- Apple is being investigated for the criteria it set for developers to pay only through the company's in-app purchase system.
- Another concern is the ban on developers telling users of other ways to pay for digital content outside of the in-app system.
- A report stated that the in-house developers have stated that the way the company treats its third-party developer community is hostile.
The European Union is investigating Apple Pay and iOS App Store over breach of European competition rules, EU's competition commission announced.
Apple's business practises have drawn criticism from its competitors. If the iPhone maker is found to breach EU competition rules it could face penalties of up to 10% of its global turnover, a report by The Guardian stated.
As per the report, developers can distribute iPhone and iPad apps through the App Store only. Apple is being investigated majorly for two concerns.
The first one is the criteria for developers to pay through the company's in-app purchase system from which Apple reportedly takes a 15-30 per cent cut. The second is the ban on developers telling users of other ways to pay for digital content outside of the in-app system.
Apple has however backed its security and privacy policies by stating that the company aims to make the App Store "a safe and trusted place for customers to discover and download apps, and a great business opportunity for entrepreneurs and developers."
Margrethe Vestager, the EU's competition chief said, "We need to ensure that Apple's rules do not distort competition in markets where Apple is competing with other app developers, for example with its music streaming service, Apple Music, or with Apple Books. I have therefore decided to take a close look at Apple's App Store rules and their compliance with EU competition rules."
A report by the BBC stated that some creators of the apps have said that it is hostile, the way the company treats its third-party developer community. The backlash reportedly happened after a row between Apple and the developer community who have made a new email app. The clash happened over a demand that Apple is given the means to take a cut of the services' subscription fee.
The EU is also investigating Apple Pay, the company's contactless, and online payment service. The major reason behind this is that "Apple's measures do not deny consumers the benefits of new payment technologies, including better choice, quality, innovation, and competitive prices."

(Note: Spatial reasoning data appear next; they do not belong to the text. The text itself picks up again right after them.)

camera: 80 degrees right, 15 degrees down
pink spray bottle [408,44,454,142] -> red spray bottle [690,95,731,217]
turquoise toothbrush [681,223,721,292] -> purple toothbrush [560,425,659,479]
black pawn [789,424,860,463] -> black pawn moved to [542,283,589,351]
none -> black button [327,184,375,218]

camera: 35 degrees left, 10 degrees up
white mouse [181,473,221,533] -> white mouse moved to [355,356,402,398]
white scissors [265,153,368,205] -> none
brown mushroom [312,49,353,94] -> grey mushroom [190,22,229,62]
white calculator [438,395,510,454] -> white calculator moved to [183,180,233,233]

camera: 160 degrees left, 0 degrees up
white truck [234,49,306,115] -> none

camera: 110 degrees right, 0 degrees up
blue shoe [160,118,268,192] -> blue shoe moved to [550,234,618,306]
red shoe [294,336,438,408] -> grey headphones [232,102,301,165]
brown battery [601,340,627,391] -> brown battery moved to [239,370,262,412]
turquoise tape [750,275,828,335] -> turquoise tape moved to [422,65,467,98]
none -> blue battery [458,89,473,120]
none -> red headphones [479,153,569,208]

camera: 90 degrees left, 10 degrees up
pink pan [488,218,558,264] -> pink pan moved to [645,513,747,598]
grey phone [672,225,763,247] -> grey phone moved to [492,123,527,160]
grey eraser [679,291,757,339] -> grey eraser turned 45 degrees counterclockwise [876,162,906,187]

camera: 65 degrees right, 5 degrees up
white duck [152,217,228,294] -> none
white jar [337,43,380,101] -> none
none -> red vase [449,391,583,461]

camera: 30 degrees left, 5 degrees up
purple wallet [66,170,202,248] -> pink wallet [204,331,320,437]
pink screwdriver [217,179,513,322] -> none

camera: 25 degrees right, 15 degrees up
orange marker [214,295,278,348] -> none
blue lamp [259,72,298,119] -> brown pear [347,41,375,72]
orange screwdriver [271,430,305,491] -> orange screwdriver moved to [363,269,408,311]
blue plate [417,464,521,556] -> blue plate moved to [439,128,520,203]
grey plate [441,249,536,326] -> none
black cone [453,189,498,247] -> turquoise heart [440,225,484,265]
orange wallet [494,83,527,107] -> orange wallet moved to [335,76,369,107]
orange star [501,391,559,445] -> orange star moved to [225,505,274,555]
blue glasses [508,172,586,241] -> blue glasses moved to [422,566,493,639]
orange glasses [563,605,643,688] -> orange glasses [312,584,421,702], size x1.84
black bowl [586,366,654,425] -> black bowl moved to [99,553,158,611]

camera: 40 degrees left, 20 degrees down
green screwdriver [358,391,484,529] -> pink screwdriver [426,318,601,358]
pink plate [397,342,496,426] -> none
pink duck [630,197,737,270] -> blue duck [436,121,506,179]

Apple in a statement has said, "It's disappointing the European commission is advancing baseless complaints from a handful of companies who simply want a free ride, and don't want to play by the same rules as everyone else. We don't think that's right we want to maintain a level playing field where anyone with determination and a great idea can succeed."
Apple CEO Tim Cook has previously said that he thought it was fair for Apple to come under scrutiny, but the firm was not a monopoly in any of the markets it operated in.